Summary & Overview
CPT 82140: Ammonia Measurement in Blood or Plasma
CPT code 82140 represents a clinical laboratory assay that measures ammonia levels in blood, plasma, or other body fluids. Elevated ammonia can signal metabolic derangements, liver dysfunction, or infectious processes and often prompts further diagnostic evaluation or clinical intervention. Nationally, this test is commonly ordered in emergency, inpatient, and outpatient settings where altered mental status, hepatic disease, or suspected inborn errors of metabolism are evaluated.

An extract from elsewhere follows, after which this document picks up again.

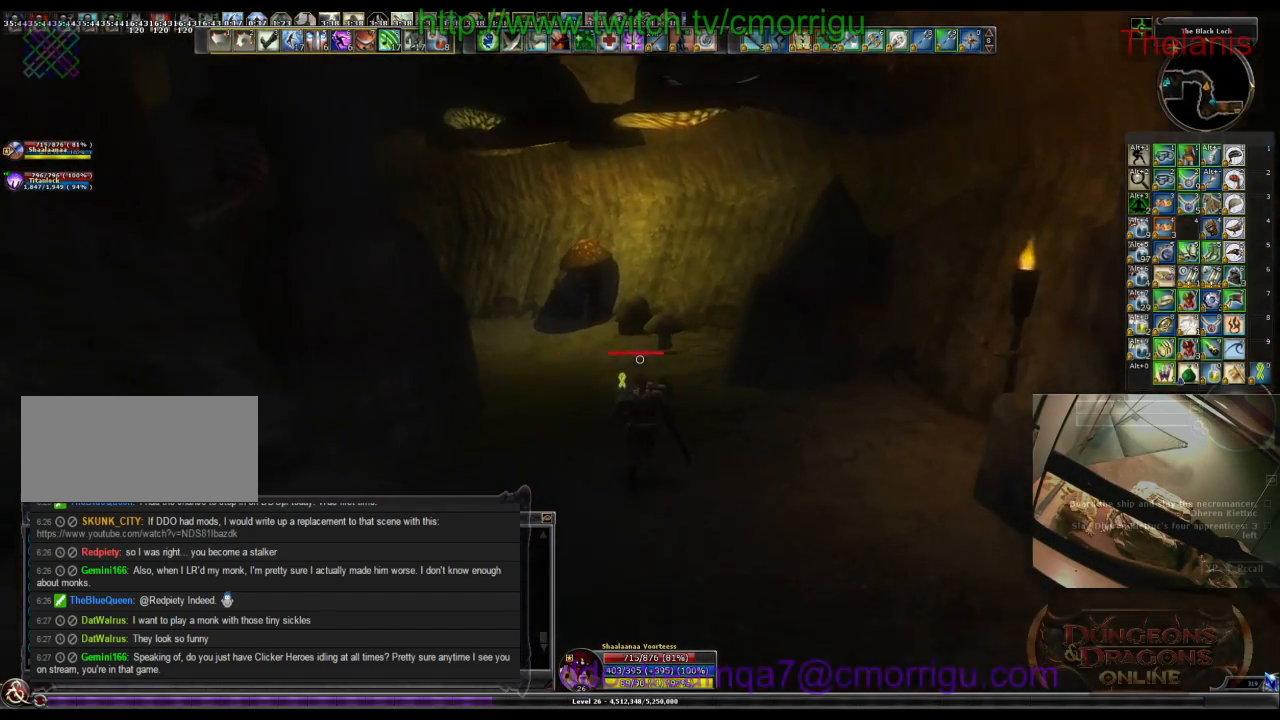
{"keys": ["w"], "events": []}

Payers covered in this analysis include Aetna, Blue Cross Blue Shield, Cigna Health, UnitedHealthcare, and Medicare. The publication provides a clear overview of clinical context, typical sites of service, and payer coverage considerations for 82140.

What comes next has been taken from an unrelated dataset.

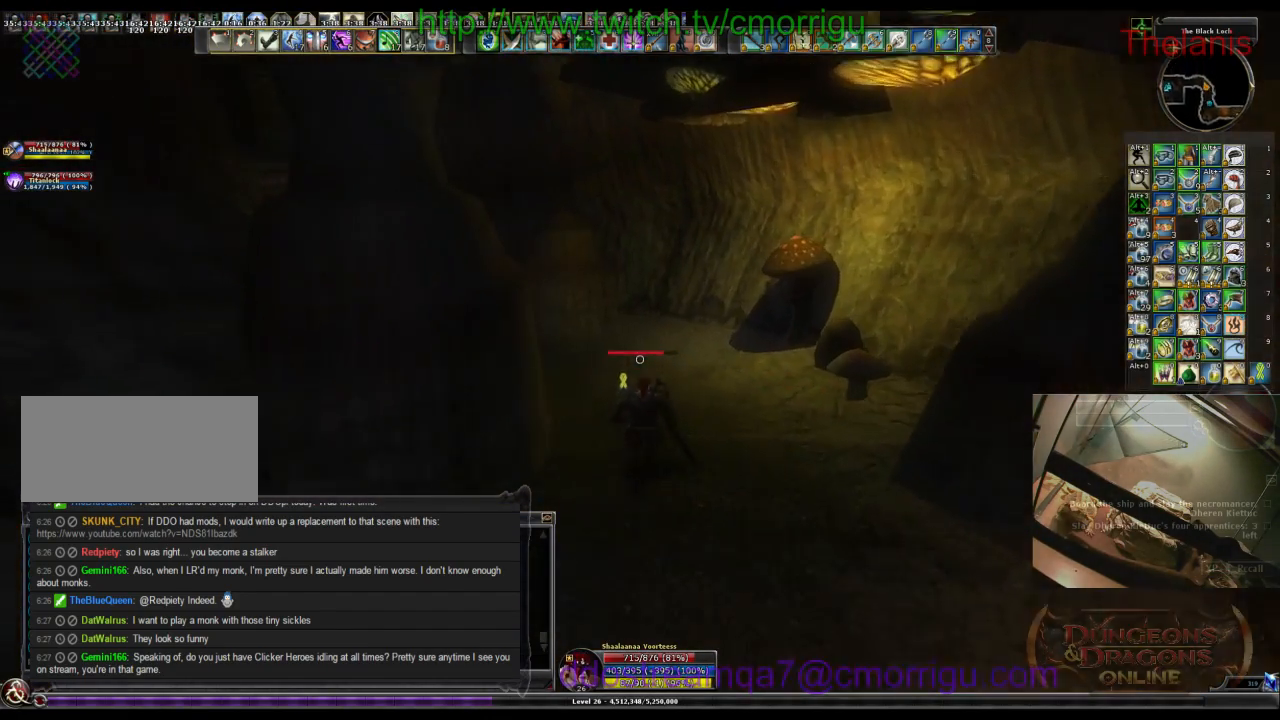
{"keys": ["w"], "events": []}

Readers will learn practical benchmarks and patterns relevant to 82140: common clinical indications, expected sites of service, considerations for laboratory processing and turnaround, and how major payers and Medicare typically frame coverage for ammonia testing. The summary also flags where input data is not provided and points to where readers can find policy updates, coding guidance, and typical modifier usage in detailed sections. This material is intended for clinical lab managers, billing professionals, and policy analysts seeking concise national-level context for CPT code 82140.
Billing Code Overview
CPT code 82140 describes a laboratory measurement of ammonia in blood, plasma, or other body fluids. This test detects elevated ammonia levels, which can be indicative of metabolic disturbances, hepatic dysfunction, or infectious processes affecting nitrogen metabolism.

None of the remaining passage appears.